Mosman struggles with the plusses and minuses of playing up the Linuxcare heritage. At a time when venture investors are again pumping hundreds of millions into open-source companies, lessons from the bubble can be a valuable asset (see, 12/28/05, "A Watershed for Open Source"). And Linuxcare was always known for deep industry technical chops. And for Mosman, the chance to be the guy to turn around a disaster as big as Linuxcare was pretty irresistible.

"LIKE THE BOSTON RED SOX." But until sales of the new product started ramping up this year, fundraising was a challenge, even though as a former startup CEO and head of mergers and acquisitions of Oracle (ORCL), Mosman was well-connected in the venture scene. "They said, 'Yeah, Matt, I know you're a different guy, but this is the company that used to be Linuxcare,' " he says. "Like the Boston Red Sox, we just had bad mojo and all the talk in the world couldn't help until we had customers to talk to them."

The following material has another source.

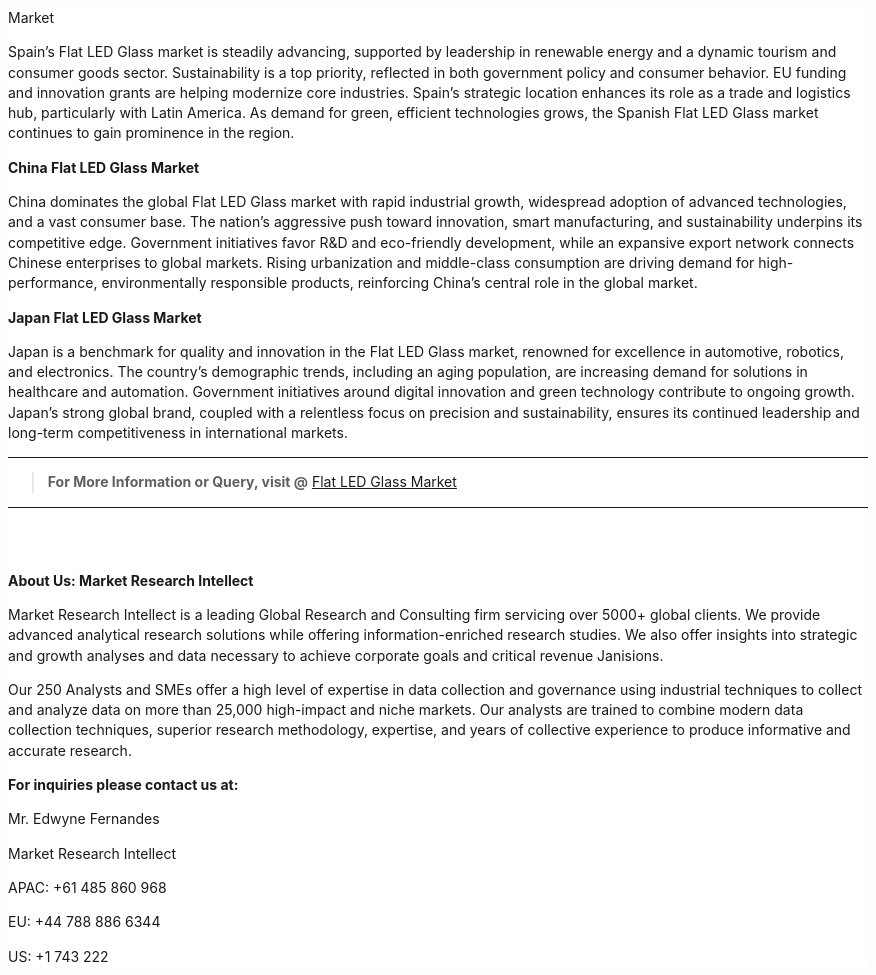 Market</strong></p><p class="" data-start="4424" data-end="4975">Spain&rsquo;s Flat LED Glass market is steadily advancing, supported by leadership in renewable energy and a dynamic tourism and consumer goods sector. Sustainability is a top priority, reflected in both government policy and consumer behavior. EU funding and innovation grants are helping modernize core industries. Spain&rsquo;s strategic location enhances its role as a trade and logistics hub, particularly with Latin America. As demand for green, efficient technologies grows, the Spanish Flat LED Glass market continues to gain prominence in the region.</p><p class="" data-start="4977" data-end="5589"><strong data-start="4977" data-end="4998">China Flat LED Glass Market</strong></p><p class="" data-start="4977" data-end="5589">China dominates the global Flat LED Glass market with rapid industrial growth, widespread adoption of advanced technologies, and a vast consumer base. The nation&rsquo;s aggressive push toward innovation, smart manufacturing, and sustainability underpins its competitive edge. Government initiatives favor R&amp;D and eco-friendly development, while an expansive export network connects Chinese enterprises to global markets. Rising urbanization and middle-class consumption are driving demand for high-performance, environmentally responsible products, reinforcing China&rsquo;s central role in the global market.</p><p class="" data-start="5591" data-end="6162"><strong data-start="5591" data-end="5612">Japan Flat LED Glass Market</strong></p><p class="" data-start="5591" data-end="6162">Japan is a benchmark for quality and innovation in the Flat LED Glass market, renowned for excellence in automotive, robotics, and electronics. The country&rsquo;s demographic trends, including an aging population, are increasing demand for solutions in healthcare and automation. Government initiatives around digital innovation and green technology contribute to ongoing growth. Japan&rsquo;s strong global brand, coupled with a relentless focus on precision and sustainability, ensures its continued leadership and long-term competitiveness in international markets.</p><hr /><blockquote><p><span class="font-[700]"><strong>For More Information or Query, visit&nbsp;@</strong>&nbsp;</span><span class="font-[700]"><a href="https://www.marketresearchintellect.com/product/global-flat-led-glass-market/?utm_source=Linkedin&utm_medium=049" target="_blank" data-tracking-control-name="article-ssr-frontend-pulse_little-text-block" data-tracking-will-navigate="" data-test-link="">Flat LED Glass Market</a></span></p></blockquote><hr /><h3>&nbsp;</h3><p><strong><span class="font-[700]">About Us: Market Research Intellect</span></strong></p><p><span class="">Market Research Intellect is a leading Global Research and Consulting firm servicing over 5000+ global clients. We provide advanced analytical research solutions while offering information-enriched research studies.&nbsp;</span>We also offer insights into strategic and growth analyses and data necessary to achieve corporate goals and critical revenue Janisions.</p><p><span class="">Our 250 Analysts and SMEs offer a high level of expertise in data collection and governance using industrial techniques to collect and analyze data on more than 25,000 high-impact and niche markets. Our analysts are trained to combine modern data collection techniques, superior research methodology, expertise, and years of collective experience to produce informative and accurate research.</span></p><p><strong>For inquiries please contact us at:</strong></p><p>Mr. Edwyne Fernandes</p><p>Market Research Intellect</p><p>APAC: +61 485 860 968</p><p>EU: +44 788 886 6344</p><p>US: +1 743 222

Mosman has won at least one skeptic: Tyde. He's back on the payroll developing Levanta's business in Southeast Asia. He has some stock options, but all his initial ownership in the company has been long since washed out by plummeting valuations. The bitterness lingers, but it has greatly diminished.

In fact, one reason Tyde took the job is because his therapist said it'd be a good way to "deal with his demons." He says walking into the same offices he left back in 2001 was "creepy." But now it's almost like working at a new company. "It feels good," he says. "I'm proud to be part of it now."